### Text shown
↓
I have worked and travelled extensively in Hong Kong and China for 40 years and here is my assessment of the relationship between the CCP and the people. The vast majority, even anti-communists agree that an abrupt internal collapse of the CCP or its sudden fall from power at this moment would lead to domestic chaos and a weakening of China internationally. Most will also agree that China is not democratic and wish to see more democracy but have different views about what democracy in China should look like. The reasons for being vary of a power vacuum are obvious. For three and a half millennia when central power collapsed or a dynasty fell, there was chaos on a gigantic scale. Millions of lives were lost and the land was devasted as warlords and aspirants to power battled it out.
Take just the last two centuries starting with the Taiping Rebellion of 1850-1864 between the Manchu Qing Dynasty allied with its Han beneficiaries, against the Hakka-led Taiping Heavenly Kingdom of the self-proclaimed “younger brother of Jesus Christ”, Hong Xiuquan. Devastation was extreme, it is estimated that 20 million perished. It also marks the beginning of China’s “century of humiliation” since imperialist powers gained control of all the country’s power centres. Then came the Boxer Uprising (1899-1901), an anti-foreign, anti-colonial and anti-Christian uprising which was crushed by the imperialist powers with the loss of over 100,000 Chinese lives, Beijing was occupied and the Imperial Court banished to Xian. The humiliation goes on in the twentieth century. The 1911 Revolution established the Republic of China identified with Dr Sun Yat Sen, but the gains petered out in internal factional brawls and foreign intervention – Japanese in the North and American in the South and East. Then the Nanjing Massacre or Rape of Nanjing of 1937 when 300,000 to half a million Chinese were massacred by the Imperial Japanese Army. In the meantime, Chinese administrations all over the country were collapsing and the Communist Party had been formed in Shanghai in 23 July 1921 by Mao Zedong, Zhou Enlai, Chen Duxiu, Zhou Fohai – 57 Chinese and a few Russian Comintern representatives.
↑
### What you need to do
(a) Which rebellions, uprisings, revolutions, and massacres does the text on China's history of upheaval name, along with the years it gives for each?
(b) Can you carry the text on China's history of upheaval and the CCP forward from its last sentence, keeping its voice?

### Stored records
↓
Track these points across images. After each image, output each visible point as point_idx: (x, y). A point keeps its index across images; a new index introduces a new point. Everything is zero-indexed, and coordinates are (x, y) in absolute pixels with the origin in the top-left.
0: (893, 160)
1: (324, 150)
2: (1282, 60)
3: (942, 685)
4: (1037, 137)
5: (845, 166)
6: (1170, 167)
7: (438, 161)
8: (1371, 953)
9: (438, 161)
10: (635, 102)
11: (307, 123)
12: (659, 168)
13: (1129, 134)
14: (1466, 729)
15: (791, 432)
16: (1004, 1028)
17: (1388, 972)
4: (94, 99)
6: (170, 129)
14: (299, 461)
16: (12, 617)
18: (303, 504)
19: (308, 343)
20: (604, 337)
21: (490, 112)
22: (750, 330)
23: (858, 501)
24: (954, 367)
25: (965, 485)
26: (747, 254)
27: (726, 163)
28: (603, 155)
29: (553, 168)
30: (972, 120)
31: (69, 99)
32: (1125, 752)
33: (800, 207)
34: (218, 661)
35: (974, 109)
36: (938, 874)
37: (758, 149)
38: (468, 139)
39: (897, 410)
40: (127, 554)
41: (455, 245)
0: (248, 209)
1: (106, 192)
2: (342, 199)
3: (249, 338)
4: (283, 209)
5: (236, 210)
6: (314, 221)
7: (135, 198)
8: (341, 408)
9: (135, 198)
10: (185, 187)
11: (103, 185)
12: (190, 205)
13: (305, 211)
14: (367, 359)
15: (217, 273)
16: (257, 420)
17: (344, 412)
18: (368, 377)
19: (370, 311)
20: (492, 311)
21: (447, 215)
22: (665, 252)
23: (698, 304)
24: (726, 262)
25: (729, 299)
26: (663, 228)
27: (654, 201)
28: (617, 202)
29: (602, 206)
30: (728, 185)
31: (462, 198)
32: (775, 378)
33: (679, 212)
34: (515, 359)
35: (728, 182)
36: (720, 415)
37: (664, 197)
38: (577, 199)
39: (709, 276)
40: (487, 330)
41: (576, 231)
↑
### Task-by-task answers
(a)
- Taiping Rebellion (1850-1864)
- Boxer Uprising (1899-1901)
- 1911 Revolution
- Nanjing Massacre, or Rape of Nanjing (1937)

(b)
This was followed by the Long March, the civil war and liberation in 1949 (“The Chinese People have stood up”) but hardship did not end. I do not need to detail recent history but enumerate the Great Leap Forward (1958-62 where the best estimate of death from famine is 30 million) and the decade-long (1966-76) Cultural Revolution where the loss of life was not as large as in the Great Leap Forward but political conflict tore the country apart in Mao’s mentally declining years. The Sino-Soviet conflict, the Gang of Four and June 4 Tiananmen Square are well known recent history.
One can appreciate why Chinese people, whatever their views of the Beijing government, communism or the Party shudder at the thought of instability and disorder. My personal reading of many Chinese friends is that they cannot forget the humiliation of the last two centuries. However, there is something far more than the notion of “Chinese nationalism” that Westerners reduce it to. My friends not being philosophers do not state it thus, but it is civilisational rather than nationalist. Apart from China (and Hong Kong) there is a flavour of this in all Chinese communities across Asia, Taiwan Province, Singapore (obvious in Lee Kwan Yu) and the hundreds of China Towns in the USA. The resonances overlap sentiments deeply rooted in three and a half millennia of unbroken civilisation. These are civilisational resonances, deeper than nationalism. My blunt metrices may not make sense to Chinese friends or befuddled foreigners!
Let me move on to something more prosaic that I can write about with confidence, China’s material and economic prospects for the next decade. Whether measured by a PPP yardstick or in nominal dollar values it is very likely that the size of the Chinese economy will surpass the United States in say a decade. The advantages of competent state direction in the initial decades of post-colonial modernisation are bearing fruit. The difference from a basket-case like Sri Lanka is the word competent. Whether under the leadership of the Communist Party, or in say Singapore, Taiwan or South Korea (each for different reasons) the directive-modernising role of the state was different but nowhere was as mismanaged, incompetent and corrupt as in Sri Lanka. But that’s a different story.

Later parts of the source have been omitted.